Is artificial intelligence already on the ropes?
Tesla CEO Elon Musk and a group of artificial intelligence experts have called for a six-month freeze of developing systems that are more powerful versions than the just-released OpenAI GPT-4 system.
GPT-4 quickly impressed early users and has achieved remarkable gains in the short term.
With its ability to simplify coding, rapidly create a website from a simple sketch, and pass exams with high marks takes fractions of a second.
In an open letter, Musk and the experts point to potential risks for society and humanity as a whole.
This would be significantly detrimental to Microsoft’s stock if the development of AI is halted.
No doubt that part of this is Elon Musk not satisfied that his $100 million donation to this “nonprofit” has been parlayed into a Microsoft for-profit smash-and-grab takeover of the asset.
Malfunctioning AI is something that would be a horror story for everyone on the planet.
The creator of OpenAI Sam Altman has also expressed concern about the societal backlash and volume of misinformation that could become one of those nasty unintended side effects.
Some other disruptions include both economic and political disruptions, and researchers are asking developers to work with regulators to create standards for AI development and integration.
Among the names behind the letter are those of Stability AI CEO Emad Mostake and researchers at Alphabet-owned DeepMind.
The letter comes two days after Europol joined organizations that share ethical and legal concerns about the widespread use of advanced artificial intelligence such as ChatGPT and warn of possible misuse of the system in phishing attempts, disinformation, and cybercrime.
Since its launch last year, ChatGPT has taken the world by storm and has accelerated the development of large-scale language models and companies to integrate generative AI models into their products.

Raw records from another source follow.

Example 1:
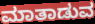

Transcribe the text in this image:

ಮಾತಾಡುವ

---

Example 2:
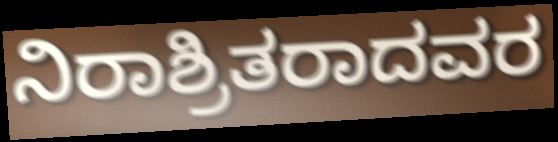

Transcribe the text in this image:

ನಿರಾಶ್ರಿತರಾದವರ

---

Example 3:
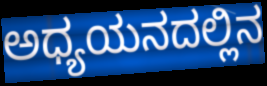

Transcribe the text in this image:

ಅಧ್ಯಯನದಲ್ಲಿನ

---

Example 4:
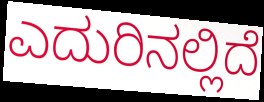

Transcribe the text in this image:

This logically caused a wave of negative comments in addition to positive comments, as a significant part of the scientific community believes that this technology is not yet ready for such widespread use.

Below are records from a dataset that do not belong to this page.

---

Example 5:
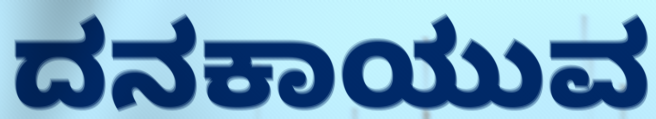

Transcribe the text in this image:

ದನಕಾಯುವ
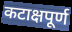
कटाक्षपूर्ण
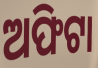
ଅଫିଟା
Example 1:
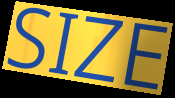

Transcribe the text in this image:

SIZE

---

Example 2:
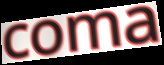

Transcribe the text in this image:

coma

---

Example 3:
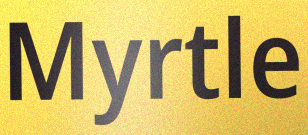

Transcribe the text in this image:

Myrtle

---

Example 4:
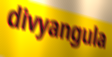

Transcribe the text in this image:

divyangula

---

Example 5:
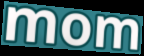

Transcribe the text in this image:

mom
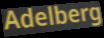
Adelberg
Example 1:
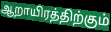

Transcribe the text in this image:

ஆறாயிரத்திற்கும்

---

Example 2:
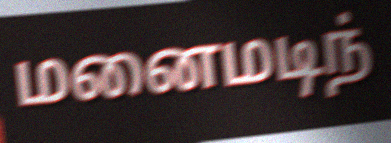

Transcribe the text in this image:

மனைமடிந்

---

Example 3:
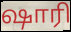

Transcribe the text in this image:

ஷாரி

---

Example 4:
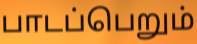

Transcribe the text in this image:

பாடப்பெறும்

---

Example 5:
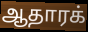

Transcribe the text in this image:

ஆதாரக்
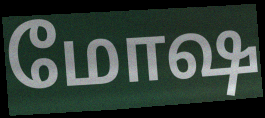
மோஷ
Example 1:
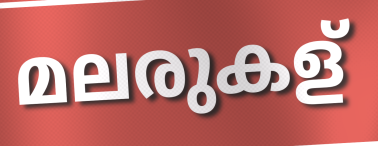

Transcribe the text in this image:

മലരുകള്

Artificial intelligence can cause serious damage, and the big players are increasingly more secretive about what they're doing. That makes it harder to protect the public from any harm that may ever manifest itself.
This news is on the heels of investment bank Goldman Sachs forecasting that as many as 300 million full-time jobs around the world could be automated in some way by the newest wave of artificial intelligence.

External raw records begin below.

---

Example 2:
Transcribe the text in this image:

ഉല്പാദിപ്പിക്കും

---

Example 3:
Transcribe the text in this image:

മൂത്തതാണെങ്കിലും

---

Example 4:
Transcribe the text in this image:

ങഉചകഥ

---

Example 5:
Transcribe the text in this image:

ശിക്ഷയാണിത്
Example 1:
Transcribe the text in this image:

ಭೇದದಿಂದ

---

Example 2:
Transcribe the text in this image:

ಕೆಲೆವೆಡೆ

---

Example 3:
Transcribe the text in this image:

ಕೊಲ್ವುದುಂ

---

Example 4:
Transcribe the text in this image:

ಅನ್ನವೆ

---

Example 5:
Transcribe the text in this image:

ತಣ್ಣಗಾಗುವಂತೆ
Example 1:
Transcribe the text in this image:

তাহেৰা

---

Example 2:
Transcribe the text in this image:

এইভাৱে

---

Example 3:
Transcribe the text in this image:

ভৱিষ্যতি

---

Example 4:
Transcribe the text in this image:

They predicted in a recent report that 18% of work globally could be computerized, with the effects felt more deeply in advanced economies than emerging markets.
Fighting the richest man in the world has its drawbacks.
ChatGPT has already destroyed the meaning of going to university for most of the students out there.
Generative AI is the force multiplier that tech has waited for and delaying it with the potential of stopping it would hurt tech shares and put a cap on future returns.
This battle could be the one that defines humanity and is definitely the fight that will define tech market valuations 5 or 10 years from now.
If this technology gets stopped, there is no other force multiplier in the works that could replace something as powerful as this generative artificial intelligence.